She decides to volunteer at a “home for the blind.” (More on this later, I promise)

She arrives in a small room to find a preteen wearing a stark white blindfold. Presumably, this is where the blind people are kept. (Again, more on this later.)

It’s during this scene (which we’ll come back to later) that she utters my least favorite question, which I hear on average at least once a week.

“I’m so sorry. Can I ask…? Did it happen suddenly? I hope you don’t mind me talking about this, but how did you go blind?”

Ros’ tone is soft. Gentle. Uncompromisingly “polite” even while asking the most probing of questions.

What happened to you? How did you go blind? Was it sudden?

What happened to your eyes?

Eyes.

They are the biological tool with which people see. They are a delicate body part which must be cared for. They are called the windows into the soul.

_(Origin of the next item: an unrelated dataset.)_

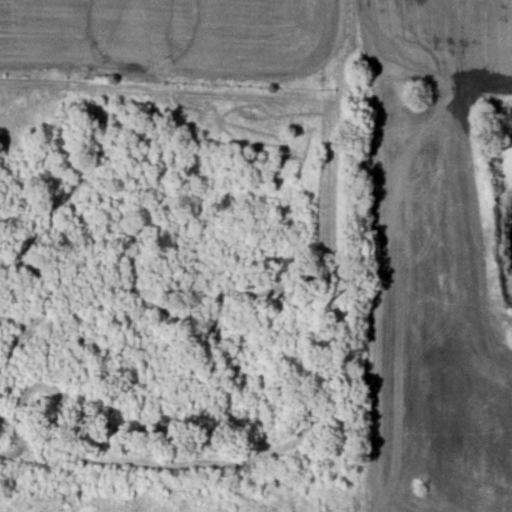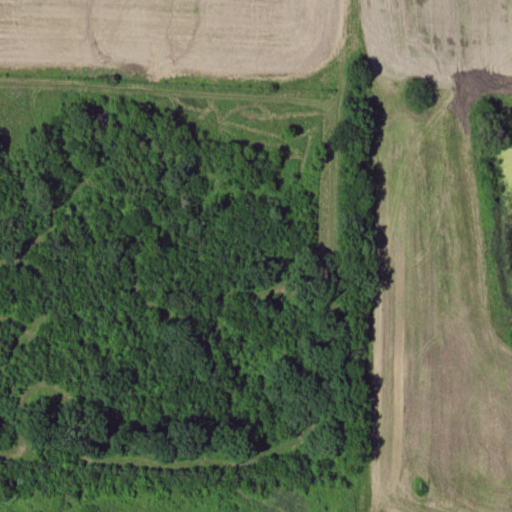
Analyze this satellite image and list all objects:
road: (428, 413)
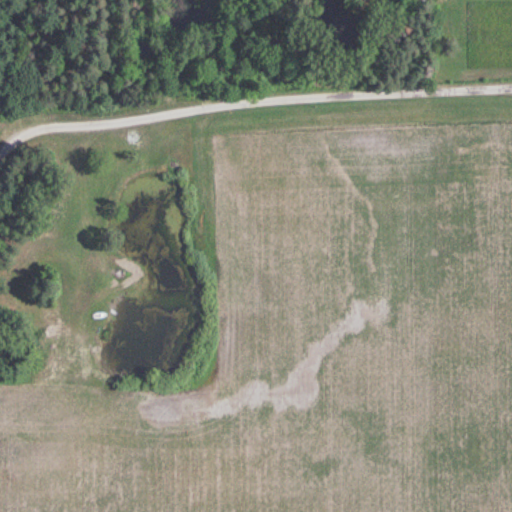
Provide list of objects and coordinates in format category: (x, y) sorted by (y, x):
road: (253, 95)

Eyes are at the very core of talking about blindness, of course, because they are the source of the problem.

There are as many ways to be blind as there are to be people. Thousands of ways in which the eye can be damaged, destroyed, or debilitated.

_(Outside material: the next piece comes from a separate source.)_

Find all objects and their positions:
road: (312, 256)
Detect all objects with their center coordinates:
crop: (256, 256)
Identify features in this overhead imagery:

Like I’ve said before, part of the reason sighted people fear blindness (and by extension, I feel, blind people) so much, is because we never talk about what it’s really like to be blind. There’s little in the way of accurate representation to make us feel anything other than terror when it’s suggested that we will not be able to see.

When we are children, we fear the dark—it is instinct. Even I as a blind child would insist upon a nightlight, or a cassette tape to lull me to sleep. There is definitely something primal in this fear of the dark.

Blindness, more than any other disability, evokes a fear of the unknown. Perhaps it’s because sighted people rely on visual cues to survive. Perhaps it is because as children we hear stories about how what we can’t see can haunt us or even kill us.

It’s why in horror literature, the use of blindness is so frequent. Holes where eyes should be, cataracted “corpse eyes” like my own; there are versions of blindness which only exist in the pages of a horror book, and they are almost without exception deeply damaging to actual blind people, and the perception of the eyes that they either have, or do not have, and the experiences that they have out in the real world as a consequence of these depictions.

 

The Second Half of Sabrina’s Season Doubled the H*ck Down.

When last we left Ros in the first half of Season 1, Sabrina’s best friend was going blind. In the first installment of this column, I asked questions about how she would prepare for her blind life.

In the newest episodes, we’ve barely seen her when she shows up in the tarot flash forward episode, pulling the blind justice card.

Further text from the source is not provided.